WORK ORDER: Print all of the data below exactly as it appears, leaving out every image.

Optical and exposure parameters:
%%

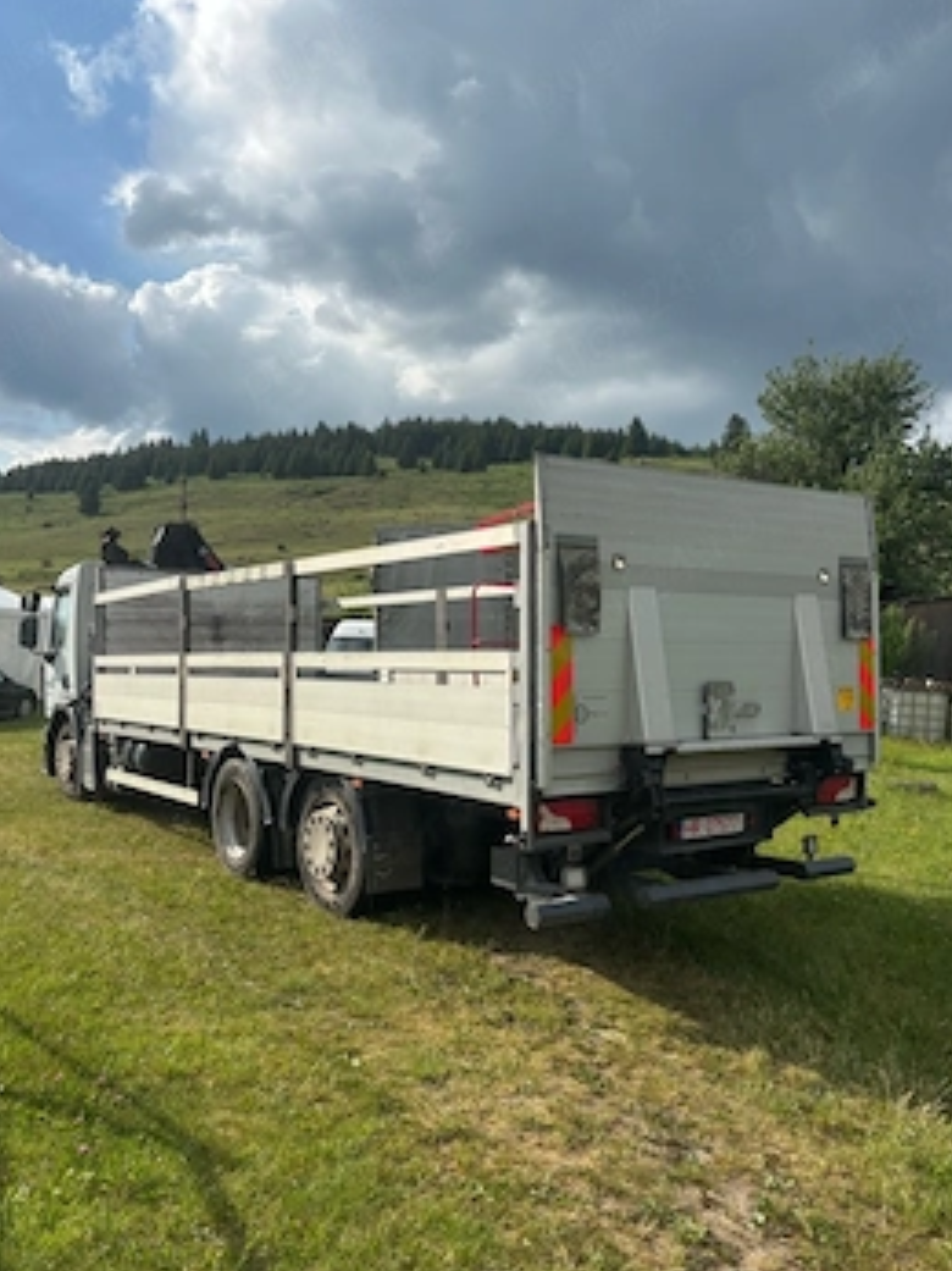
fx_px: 1101
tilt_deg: +2.8
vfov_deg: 60.0
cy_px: 641
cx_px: 428
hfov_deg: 46.7
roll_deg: -1.7
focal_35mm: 30
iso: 50
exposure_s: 1/3937
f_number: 1.6
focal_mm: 5.96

%%

TASK ANSWER:
fx_px: 1101
tilt_deg: +2.8
vfov_deg: 60.0
cy_px: 641
cx_px: 428
hfov_deg: 46.7
roll_deg: -1.7
focal_35mm: 30
iso: 50
exposure_s: 1/3937
f_number: 1.6
focal_mm: 5.96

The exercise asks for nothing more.